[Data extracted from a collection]
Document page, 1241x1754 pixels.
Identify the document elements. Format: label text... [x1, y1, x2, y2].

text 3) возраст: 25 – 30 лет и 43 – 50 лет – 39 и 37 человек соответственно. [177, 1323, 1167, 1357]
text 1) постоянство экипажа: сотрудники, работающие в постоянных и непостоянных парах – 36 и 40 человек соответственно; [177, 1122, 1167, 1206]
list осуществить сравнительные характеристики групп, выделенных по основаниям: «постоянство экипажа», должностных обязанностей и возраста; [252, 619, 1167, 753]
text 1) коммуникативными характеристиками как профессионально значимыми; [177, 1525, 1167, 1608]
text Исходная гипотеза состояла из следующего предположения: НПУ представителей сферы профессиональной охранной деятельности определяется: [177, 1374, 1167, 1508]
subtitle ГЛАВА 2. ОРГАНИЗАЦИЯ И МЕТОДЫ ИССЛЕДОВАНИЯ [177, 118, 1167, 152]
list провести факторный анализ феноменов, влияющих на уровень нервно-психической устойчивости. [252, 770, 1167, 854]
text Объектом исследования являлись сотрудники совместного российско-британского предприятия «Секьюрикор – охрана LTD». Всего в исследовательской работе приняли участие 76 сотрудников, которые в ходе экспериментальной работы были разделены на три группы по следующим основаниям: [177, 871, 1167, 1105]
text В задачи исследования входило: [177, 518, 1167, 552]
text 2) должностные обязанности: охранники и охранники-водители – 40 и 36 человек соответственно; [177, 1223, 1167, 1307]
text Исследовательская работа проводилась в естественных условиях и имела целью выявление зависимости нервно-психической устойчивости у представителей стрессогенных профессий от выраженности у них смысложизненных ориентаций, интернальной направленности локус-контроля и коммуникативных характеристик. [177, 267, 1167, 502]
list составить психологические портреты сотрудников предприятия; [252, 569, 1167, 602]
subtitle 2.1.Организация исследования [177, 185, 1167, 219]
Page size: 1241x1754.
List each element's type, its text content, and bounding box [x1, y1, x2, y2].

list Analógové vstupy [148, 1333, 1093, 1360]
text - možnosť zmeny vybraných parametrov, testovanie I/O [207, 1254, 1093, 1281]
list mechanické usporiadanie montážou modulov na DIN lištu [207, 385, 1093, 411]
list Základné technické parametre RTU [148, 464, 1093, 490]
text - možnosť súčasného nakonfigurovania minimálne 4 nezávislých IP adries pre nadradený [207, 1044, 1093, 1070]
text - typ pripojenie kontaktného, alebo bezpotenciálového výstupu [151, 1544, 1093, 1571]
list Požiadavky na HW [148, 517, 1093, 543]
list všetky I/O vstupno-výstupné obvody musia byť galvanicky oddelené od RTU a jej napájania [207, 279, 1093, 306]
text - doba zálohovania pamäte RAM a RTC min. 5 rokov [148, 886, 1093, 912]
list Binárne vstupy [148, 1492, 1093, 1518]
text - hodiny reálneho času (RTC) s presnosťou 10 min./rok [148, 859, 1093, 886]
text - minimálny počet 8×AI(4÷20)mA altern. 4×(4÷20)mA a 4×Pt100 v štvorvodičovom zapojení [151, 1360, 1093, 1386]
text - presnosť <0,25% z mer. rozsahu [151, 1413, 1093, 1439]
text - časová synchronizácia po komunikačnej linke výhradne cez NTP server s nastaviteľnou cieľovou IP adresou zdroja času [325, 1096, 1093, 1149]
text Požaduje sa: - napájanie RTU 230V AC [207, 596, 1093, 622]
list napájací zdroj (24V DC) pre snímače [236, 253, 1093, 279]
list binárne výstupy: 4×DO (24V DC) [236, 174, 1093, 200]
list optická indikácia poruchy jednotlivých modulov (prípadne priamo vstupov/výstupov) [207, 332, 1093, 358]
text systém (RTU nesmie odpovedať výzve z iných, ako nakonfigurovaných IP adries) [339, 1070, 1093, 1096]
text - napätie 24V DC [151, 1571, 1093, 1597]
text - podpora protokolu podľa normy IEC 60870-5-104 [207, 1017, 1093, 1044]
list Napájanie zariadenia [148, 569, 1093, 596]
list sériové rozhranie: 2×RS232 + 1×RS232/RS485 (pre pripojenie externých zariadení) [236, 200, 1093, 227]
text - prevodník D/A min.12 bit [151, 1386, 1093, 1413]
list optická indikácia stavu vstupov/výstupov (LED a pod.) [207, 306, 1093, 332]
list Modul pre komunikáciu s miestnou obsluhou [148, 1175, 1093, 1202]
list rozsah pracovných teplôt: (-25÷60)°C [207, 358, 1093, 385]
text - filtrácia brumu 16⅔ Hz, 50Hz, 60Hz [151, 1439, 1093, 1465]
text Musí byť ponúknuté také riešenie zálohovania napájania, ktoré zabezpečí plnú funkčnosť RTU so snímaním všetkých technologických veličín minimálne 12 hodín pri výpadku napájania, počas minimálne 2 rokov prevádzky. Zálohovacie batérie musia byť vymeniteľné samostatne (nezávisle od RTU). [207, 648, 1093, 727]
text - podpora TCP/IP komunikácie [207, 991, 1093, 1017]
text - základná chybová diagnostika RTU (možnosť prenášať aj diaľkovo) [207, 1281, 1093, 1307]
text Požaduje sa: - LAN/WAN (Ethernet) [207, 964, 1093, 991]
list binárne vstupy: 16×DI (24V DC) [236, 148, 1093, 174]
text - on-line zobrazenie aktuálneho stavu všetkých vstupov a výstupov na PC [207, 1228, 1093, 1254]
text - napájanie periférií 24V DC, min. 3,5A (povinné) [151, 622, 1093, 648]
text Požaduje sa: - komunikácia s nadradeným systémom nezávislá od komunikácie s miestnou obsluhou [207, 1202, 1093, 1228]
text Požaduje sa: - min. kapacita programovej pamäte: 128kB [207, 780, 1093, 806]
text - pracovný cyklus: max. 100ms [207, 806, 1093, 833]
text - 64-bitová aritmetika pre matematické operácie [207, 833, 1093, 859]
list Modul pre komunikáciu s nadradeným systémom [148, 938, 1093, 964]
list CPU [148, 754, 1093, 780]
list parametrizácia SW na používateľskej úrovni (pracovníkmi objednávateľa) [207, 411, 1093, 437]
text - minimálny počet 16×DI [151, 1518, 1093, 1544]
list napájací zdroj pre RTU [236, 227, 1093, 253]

## Work instructions:
From the records above, count the lines in which the string "indikácia" is found, and answer with the number alone.

## Reply to the exercise:
2